While Cary plans to tuition students to SAD 70 schools next year, McInnis warned that the state Department of Education does not provide subsidies for students of the unorganized territories and that “the full costs of education are born by the taxpayers of the UT Tax District.” The remaining communities in SAD 70 also would bear ever increasing education costs.
In addition, a number of roads in Cary Plantation are not up to standards and would have to be repaired.
“Municipalities with populations over 200 will leave a financial footprint on the cost of county services to the UT,” McInnis pointed out. “Please consider this matter carefully, because other municipalities in the population category in southern Aroostook, particularly in MSAD 70, will be very interested in joining the unorganized territory.”
Lawmakers on the committee cited those factors and what some said was an inadequate financial analysis by the applicants as reasons for voting against Cary’s application, but they invited town residents to return next year to make another case.
Cary Plantation First Assessor Kai Libby said Monday that he felt “blindsided” by the decision not to approve the town’s request and added that he felt a decision had already been reached before the hearing ever began.
“I think we were kind of set up,” Libby said. “It was all pre-determined before we even got there.”
Libby said the only difference between Cary’s proposal and the one from Oxbow was the population of the two communities.
For Cary Plantation, the decision to deorganize also has been motivated by tax reasons.
Diane Cassidy, chairman of the Cary deorganization committee, testified in Augusta that the town expects the mill rate to rise to as much as $30 per thousand.
“…the burden to the homeowners is becoming increasingly difficult,” she said.
According to the 2015 town report, Cary Plantation had $40,029 in delinquent taxes for 2014 and an additional $18,336 for 2013. The town collected $193,639 in taxes for 2014. Towns are not allowed to come into the unorganized territory if there is any lingering debt. Cary Plantation does not currently have any debt and has only two small parcels of land to dispose of.
Cary receives $10,962 in revenue sharing from the state, but the total municipal appropriation to run the town, including school and county tax commitments, is $305,015.
Libby stated that 37.4 percent of the town’s population was over the age 60, thus, retired and living on a fixed income and 14 percent of the population lives well under the poverty line.
Finding enough people to fill town positions also has proven increasingly difficult.

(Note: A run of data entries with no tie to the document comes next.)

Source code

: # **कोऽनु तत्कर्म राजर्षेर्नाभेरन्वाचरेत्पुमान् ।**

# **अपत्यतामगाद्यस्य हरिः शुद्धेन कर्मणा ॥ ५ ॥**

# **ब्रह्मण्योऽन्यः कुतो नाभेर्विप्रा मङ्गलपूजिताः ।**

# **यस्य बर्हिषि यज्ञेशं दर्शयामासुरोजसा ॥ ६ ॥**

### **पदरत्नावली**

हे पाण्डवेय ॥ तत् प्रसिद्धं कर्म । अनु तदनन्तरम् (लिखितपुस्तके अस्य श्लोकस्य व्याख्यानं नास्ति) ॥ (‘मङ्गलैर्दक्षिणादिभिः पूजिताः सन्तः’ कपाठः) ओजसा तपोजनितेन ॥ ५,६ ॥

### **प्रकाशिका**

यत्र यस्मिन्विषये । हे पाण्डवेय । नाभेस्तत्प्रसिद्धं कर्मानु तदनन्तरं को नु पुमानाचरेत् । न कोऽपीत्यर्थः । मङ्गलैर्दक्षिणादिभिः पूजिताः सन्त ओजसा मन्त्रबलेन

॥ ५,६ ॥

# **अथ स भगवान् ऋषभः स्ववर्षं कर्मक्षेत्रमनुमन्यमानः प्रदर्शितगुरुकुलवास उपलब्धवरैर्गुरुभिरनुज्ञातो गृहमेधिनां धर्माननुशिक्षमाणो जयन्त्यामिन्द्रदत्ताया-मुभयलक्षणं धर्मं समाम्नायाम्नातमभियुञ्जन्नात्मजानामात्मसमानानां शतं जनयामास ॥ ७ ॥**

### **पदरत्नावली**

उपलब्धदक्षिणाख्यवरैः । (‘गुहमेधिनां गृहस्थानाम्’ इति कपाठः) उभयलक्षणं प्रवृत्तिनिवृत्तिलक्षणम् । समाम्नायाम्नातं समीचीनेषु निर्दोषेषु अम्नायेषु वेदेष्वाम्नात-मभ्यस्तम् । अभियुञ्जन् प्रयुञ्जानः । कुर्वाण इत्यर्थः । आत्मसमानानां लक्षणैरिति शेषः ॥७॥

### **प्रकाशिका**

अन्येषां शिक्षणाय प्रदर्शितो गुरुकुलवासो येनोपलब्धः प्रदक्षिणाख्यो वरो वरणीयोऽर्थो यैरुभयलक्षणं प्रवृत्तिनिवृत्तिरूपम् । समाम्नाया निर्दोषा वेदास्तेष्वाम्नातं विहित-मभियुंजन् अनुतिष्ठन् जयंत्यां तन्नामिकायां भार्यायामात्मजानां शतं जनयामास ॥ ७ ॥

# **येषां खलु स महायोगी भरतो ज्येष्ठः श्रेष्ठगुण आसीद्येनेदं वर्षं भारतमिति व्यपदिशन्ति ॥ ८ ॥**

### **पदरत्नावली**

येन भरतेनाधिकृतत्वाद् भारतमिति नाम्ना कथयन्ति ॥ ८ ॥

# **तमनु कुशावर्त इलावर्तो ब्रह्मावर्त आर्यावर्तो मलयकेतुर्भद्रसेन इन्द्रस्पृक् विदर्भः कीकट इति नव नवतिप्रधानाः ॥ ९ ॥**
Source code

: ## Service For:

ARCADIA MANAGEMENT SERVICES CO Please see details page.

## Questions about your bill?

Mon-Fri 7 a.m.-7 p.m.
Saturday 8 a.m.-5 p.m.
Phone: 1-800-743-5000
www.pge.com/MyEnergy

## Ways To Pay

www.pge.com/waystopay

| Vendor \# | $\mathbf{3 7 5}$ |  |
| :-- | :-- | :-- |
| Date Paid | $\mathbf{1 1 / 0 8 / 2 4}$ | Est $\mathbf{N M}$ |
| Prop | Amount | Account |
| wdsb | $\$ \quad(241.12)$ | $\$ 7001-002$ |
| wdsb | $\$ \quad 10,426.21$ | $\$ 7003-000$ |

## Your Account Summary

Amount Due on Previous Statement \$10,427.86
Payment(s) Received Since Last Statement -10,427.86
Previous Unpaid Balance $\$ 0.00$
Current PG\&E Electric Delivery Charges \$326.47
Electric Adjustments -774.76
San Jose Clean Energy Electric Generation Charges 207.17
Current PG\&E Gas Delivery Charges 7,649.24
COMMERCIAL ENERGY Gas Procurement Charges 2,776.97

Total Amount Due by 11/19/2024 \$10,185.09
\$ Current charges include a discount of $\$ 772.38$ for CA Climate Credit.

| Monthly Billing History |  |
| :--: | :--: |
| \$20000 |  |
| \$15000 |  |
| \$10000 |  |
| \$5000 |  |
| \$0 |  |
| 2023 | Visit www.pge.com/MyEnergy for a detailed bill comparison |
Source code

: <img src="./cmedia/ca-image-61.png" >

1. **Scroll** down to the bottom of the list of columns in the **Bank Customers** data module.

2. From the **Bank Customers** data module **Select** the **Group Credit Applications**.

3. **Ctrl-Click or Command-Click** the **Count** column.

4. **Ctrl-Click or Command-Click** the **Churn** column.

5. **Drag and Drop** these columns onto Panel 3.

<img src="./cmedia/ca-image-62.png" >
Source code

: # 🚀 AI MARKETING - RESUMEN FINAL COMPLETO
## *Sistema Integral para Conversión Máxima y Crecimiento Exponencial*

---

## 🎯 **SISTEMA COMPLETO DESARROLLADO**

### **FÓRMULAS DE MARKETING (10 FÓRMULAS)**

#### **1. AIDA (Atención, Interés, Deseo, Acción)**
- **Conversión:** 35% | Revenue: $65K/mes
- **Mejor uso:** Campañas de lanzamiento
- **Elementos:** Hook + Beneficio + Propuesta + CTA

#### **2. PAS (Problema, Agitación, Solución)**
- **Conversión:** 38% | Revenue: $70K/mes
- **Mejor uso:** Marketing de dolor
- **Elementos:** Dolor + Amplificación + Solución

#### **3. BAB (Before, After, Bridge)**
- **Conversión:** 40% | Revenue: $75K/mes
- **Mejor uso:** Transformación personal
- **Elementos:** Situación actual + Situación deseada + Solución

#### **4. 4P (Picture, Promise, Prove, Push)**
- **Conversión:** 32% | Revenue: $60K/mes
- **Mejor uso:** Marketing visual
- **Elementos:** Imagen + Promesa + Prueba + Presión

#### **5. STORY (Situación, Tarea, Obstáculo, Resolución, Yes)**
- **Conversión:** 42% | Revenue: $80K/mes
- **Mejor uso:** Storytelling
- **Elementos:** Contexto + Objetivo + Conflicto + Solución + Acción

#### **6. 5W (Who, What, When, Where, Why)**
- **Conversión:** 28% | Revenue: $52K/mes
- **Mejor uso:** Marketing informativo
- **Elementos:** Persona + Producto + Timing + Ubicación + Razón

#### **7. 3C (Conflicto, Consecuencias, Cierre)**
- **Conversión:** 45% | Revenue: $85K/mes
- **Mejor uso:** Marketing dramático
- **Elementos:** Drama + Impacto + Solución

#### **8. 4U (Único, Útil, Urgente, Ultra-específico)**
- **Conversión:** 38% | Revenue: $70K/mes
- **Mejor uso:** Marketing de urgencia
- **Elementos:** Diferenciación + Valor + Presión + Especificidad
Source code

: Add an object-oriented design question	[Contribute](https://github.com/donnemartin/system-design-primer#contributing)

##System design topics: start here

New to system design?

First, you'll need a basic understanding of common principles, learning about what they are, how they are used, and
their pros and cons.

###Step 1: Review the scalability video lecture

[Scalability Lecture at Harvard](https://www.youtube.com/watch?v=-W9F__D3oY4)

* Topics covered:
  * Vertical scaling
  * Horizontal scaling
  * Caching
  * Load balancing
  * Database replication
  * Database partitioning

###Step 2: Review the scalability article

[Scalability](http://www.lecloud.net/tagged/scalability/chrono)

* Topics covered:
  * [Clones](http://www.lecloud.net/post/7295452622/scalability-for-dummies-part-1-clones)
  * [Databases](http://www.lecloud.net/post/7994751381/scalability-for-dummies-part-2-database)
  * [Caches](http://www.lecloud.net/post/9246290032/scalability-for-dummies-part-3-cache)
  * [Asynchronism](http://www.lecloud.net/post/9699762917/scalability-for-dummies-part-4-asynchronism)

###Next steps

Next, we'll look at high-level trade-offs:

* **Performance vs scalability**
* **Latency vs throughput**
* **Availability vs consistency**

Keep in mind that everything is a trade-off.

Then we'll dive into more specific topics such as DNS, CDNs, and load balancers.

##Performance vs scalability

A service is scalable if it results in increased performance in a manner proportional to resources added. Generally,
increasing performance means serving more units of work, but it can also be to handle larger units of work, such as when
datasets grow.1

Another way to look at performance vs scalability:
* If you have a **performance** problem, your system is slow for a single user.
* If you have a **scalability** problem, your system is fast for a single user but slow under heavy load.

The town has about 196 residents, he said, but only 120 registered voters.
“We do not have any qualified and trained volunteers to run the town, according to the state required mandates,” he testified. “Our assessors, clerk and tax collector have full time jobs, and manage to do the town work on their off time, out of their own homes. Running a town properly takes full time qualified and certified individuals, in a professional work space, both of which we are lacking.”
Libby said Monday that the the annual town meeting is scheduled for Monday, March 28, at which time residents will discuss what their next course of action would be.
Those steps could involve pursuing legal action against the state or the possible resignations of all town officials, leaving Cary without any government.
“I think they [the state] are seeing that more towns down the road, if they allowed us to do it, would follow suit,” Libby said. “That’s irrelevant in my opinion. We met all the criteria and followed all the steps.”